I think he's too busy having fun going pro than spending time here. :lol: 
Tried the iron lung at his place the other night. Fantastic.


----------



## Adam Howard (16/3/12)

I'm surprised it isn't called an Imperial Schwarzbier given that it's a black pilsener. Sounds sensational!


----------



## Jace89 (16/3/12)

Had this last night, its truely a awesome beer. I found it to remind me alot of Kooindas BIPA, but obliviously different style etc.
Try it if you can get your hands onto it I had it at Beer Deluxe last night.


----------



## TidalPete (16/3/12)

Jace said:


> Had this last night, its truely a awesome beer. I found it to remind me alot of Kooindas BIPA, but obliviously different style etc.



Lucky you!

Just might be able to fiddle with the train schedule on Monday to get down to The Scratch on my way home from CraftBrewer & other places? Presuming it'll still be on tap of course?

TP


----------



## NickB (16/3/12)

Let me know if you're gonna make it Pete - I have Monday off work...


----------



## TidalPete (16/3/12)

NickB said:


> Let me know if you're gonna make it Pete - I have Monday off work..



Will hopefully be in touch Nick but only so many hours in the day.  

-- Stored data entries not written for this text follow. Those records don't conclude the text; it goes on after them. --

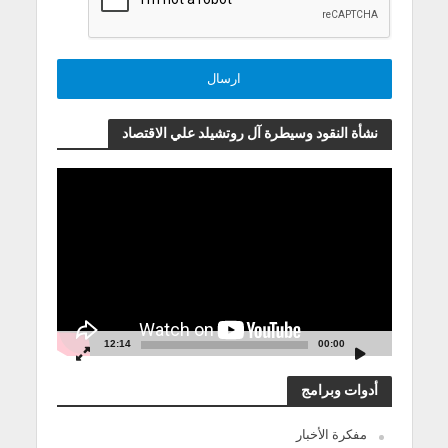
نشأة النقود وسيطرة آل روتشيلد علي الاقتصاد
مشغل
الفيديو
12:14
00:00
أدوات وبرامج
مفكرة الأخبار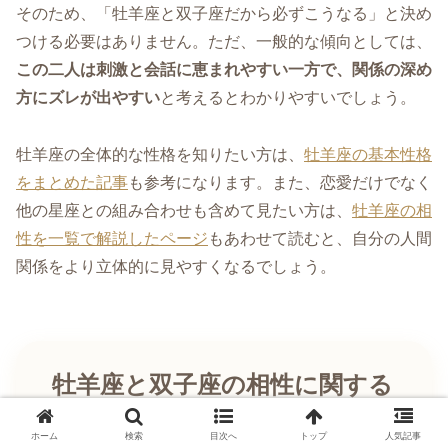
そのため、「牡羊座と双子座だから必ずこうなる」と決め
つける必要はありません。ただ、一般的な傾向としては、
この二人は刺激と会話に恵まれやすい一方で、関係の深め
方にズレが出やすい
と考えるとわかりやすいでしょう。
牡羊座の全体的な性格を知りたい方は、
牡羊座の基本性格
をまとめた記事
も参考になります。また、恋愛だけでなく
他の星座との組み合わせも含めて見たい方は、
牡羊座の相
性を一覧で解説したページ
もあわせて読むと、自分の人間
関係をより立体的に見やすくなるでしょう。
牡羊座と双子座の相性に関する
Q&A
ホーム
検索
目次へ
トップ
人気記事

Getting off at Geebung ASAP to 8.30AM (Tony Powell) then off to Central enroute to CraftBrewer via bus to drink Ross dry. :lol: 
Back to central ASAP & perhaps to The Scratch before jumping on a train at Milton to connect to the Gympie Xpress departing Roma St at 4.00PM.
Will PM you when I work all this out. 

On second thoughts, send me your email addy (It's around here somewhere but seems lost?) & I'll email you.   

TP


----------



## Bribie G (16/3/12)

Are CB open on Monday?


----------



## tiprya (16/3/12)

I had some at Harts yesterday, and some at Schwartz tonight, to make sure my initial impression was correct (it was worth a second try ).

It is a very nice beer, I get a crisp palette with nice subtle roastiness, with very nice upfront hop character - I suspect motueka, but I'm not the best at picking hops, in any case nice NZ hop aroma and taste.

Congats Doc, this is a beer I wish I could pick up by the 6 year-round.

N.B. I tried the seasonal Schwartz brewery Belgian Dark Strong, which was very nice, and great to see this style brewed locally, but at $6/middy, not worth it over the Iron Lung for $5.30 a schooner.


----------



## TidalPete (16/3/12)

Bribie G said:


> Are CB open on Monday?



 Thanks for that Michael.

I knew that already.  
Just in a hurry to get my gear. B) 
Sorry Nickster, it's going to have to be Tuesday if you can make it?

TP


----------



## NickB (16/3/12)

Nope, sorry Pete, work and all that 

Unless it's after 4pm...


----------